Edrophonium is a noncovalent inhibitor, whereas rivastigmine and physostigmine are covalent ones; the groups that end up bound to the active site serine are highlighted in both. Pralidoxime is a cholinesterase reactivator that is used in the treatment of organophosphate poisonings.
Clinical uses of cholinesterase inhibitors concern the reduction of intraocular pressure in glaucoma (see the footnote to section 6.15.1), and the amplification of cholinergic signaling in motor endplates, which is used in myasthenia gravis. In the latter disease, nicotinic acetylcholine receptors in motor endplates are inactivated by autoantibodies, which leads to muscle weakness; extending the lifetime of acetylcholine can improve the compromised synaptic function.
Drugs that interact with purine or opioid receptors
There are many more neurotransmitters; we will mention just two more classes that have considerable importance in pharmacology.
Purine receptor agonists and antagonists
Purine receptors fall into two structural families. The P2X receptors constitute an independent family of ligand-gated channels; all others belong to the GPCR family. The receptors serve in different roles inside and outside the nervous system.

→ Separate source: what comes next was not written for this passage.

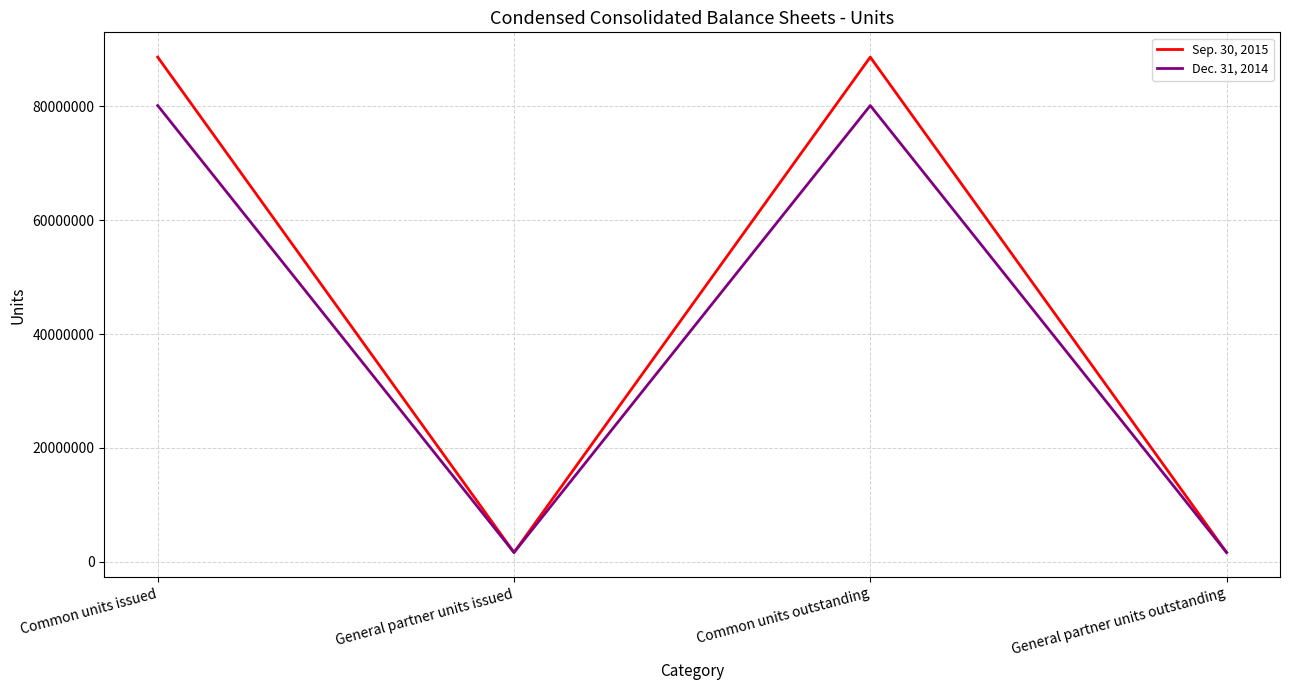

At how many categories does at least one series exceed 69575390?

2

Adenosine receptors are often found alongside catecholamine receptors in the same synapses, where they tend to counteract the effects of the latter. Accordingly, the effect of inhibiting these adenosine receptors resembles that of stimulating the catecholamine receptors, and vice versa. As an aside, adenosine receptors have also been reported to form hetero-oligomers with GPCRs specific for various other neurotransmitters.Caffeine and theophylline are A2A adenosine receptor antagonists that are used as stimulants. Theophylline is also effective in the treatment of asthma. Tecadenoson is an adenosine receptor agonist that is used in the treatment of some forms of cardiac arrhythmia. Ticlopidine blocks ADP receptors on thrombocytes, which inhibits their aggregation; this is useful in the treatment of atherosclerosis (see slide 10.6.7). It requires metabolic activation by cytochrome P450.
Opioid receptor agonists and antagonists
Opioid receptors are very effective at suppressing pain perception; their endogenous agonists are endorphins. Morphine is an agonist at µ, κ and δ-opioid receptors. Pentazocine acts as a partial agonist primarily at µ-opioid receptors; it is less potent than morphine yet still a strong analgesic. Naloxone is an antagonist at the same receptors and is used in opioid poisonings. Methadone is a full µ-receptor agonist and is used as a legal substitute for heroin; more recently, a combination of pentazocine and naloxone has come into use as a milder alternative to methadone.
We had previously considered the formation of κδ-receptor heterodimers and their selective activation by 6-guanidinonaltrindole (see slide 5.6.3).